My dog blocked the door, growling in a way I had never seen before. Annoyed, I stayed home. An hour later, my boss called, crying as he said, “Everyone who went in there is dead.” I asked, “How?” He whispered, “They looked like…”

Then building management.
Then HR.
Then a detective who asked where I was between 8:30 and 9:00 and whether I had spoken to anyone from the vendor group that morning. I answered everything carefully, still half-numb, while Ranger paced the kitchen like he was working.

By noon, the first facts began surfacing.

No explosion.
No fire.
No shooter.

A gas release.

But not from the building lines.

From inside the conference room itself.

Somebody had tampered with a demonstration device a vendor brought in—an industrial air-quality monitor attached to a compressed gas canister.
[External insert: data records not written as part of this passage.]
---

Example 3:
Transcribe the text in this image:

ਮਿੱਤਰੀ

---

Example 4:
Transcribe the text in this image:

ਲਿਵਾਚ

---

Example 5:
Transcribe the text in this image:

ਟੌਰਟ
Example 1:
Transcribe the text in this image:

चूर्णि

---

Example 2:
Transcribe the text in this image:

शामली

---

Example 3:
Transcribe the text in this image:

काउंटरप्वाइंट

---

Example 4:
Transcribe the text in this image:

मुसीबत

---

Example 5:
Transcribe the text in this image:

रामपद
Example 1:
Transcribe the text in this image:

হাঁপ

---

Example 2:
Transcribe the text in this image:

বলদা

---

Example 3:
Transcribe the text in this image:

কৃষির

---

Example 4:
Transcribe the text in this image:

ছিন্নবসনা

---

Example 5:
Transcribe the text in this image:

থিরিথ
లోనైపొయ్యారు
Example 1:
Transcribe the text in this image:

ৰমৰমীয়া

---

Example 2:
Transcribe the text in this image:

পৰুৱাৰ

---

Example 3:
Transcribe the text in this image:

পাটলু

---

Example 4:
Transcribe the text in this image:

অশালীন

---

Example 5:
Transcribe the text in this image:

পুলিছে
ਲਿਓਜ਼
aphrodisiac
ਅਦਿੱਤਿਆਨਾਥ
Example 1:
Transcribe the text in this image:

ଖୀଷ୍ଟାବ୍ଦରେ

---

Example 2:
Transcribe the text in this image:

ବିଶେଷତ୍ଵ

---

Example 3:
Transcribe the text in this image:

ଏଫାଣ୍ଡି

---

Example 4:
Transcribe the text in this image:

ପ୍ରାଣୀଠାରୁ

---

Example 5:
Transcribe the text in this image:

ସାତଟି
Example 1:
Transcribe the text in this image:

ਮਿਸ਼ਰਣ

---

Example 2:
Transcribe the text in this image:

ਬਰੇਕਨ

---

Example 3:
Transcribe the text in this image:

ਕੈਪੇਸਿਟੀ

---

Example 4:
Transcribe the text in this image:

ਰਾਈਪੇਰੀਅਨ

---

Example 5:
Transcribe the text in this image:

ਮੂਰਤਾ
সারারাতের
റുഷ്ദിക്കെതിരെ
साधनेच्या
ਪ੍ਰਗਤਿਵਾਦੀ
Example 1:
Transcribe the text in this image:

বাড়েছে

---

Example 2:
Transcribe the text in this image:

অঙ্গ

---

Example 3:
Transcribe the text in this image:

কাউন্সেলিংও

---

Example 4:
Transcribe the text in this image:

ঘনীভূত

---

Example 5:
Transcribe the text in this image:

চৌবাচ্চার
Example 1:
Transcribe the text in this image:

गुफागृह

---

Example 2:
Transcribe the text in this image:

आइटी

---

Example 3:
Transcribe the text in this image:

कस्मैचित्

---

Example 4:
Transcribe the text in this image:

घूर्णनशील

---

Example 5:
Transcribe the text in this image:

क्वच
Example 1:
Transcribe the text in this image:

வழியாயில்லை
The monitor was supposed to test sealed environments. Instead, when activated in the conference suite, it released a concentrated burst of toxic gas through the room’s intake cycle. It spread fast, and because the suite was soundproofed and the first victims dropped near the table, no one got out in time.

The detective came by the house that afternoon.

His name was Lieutenant Keller, gray suit, tired eyes, no wasted movement. He sat across from me at my dining table while Ranger positioned himself between us, watchful but calm.

“You were expected in that room,” Keller said.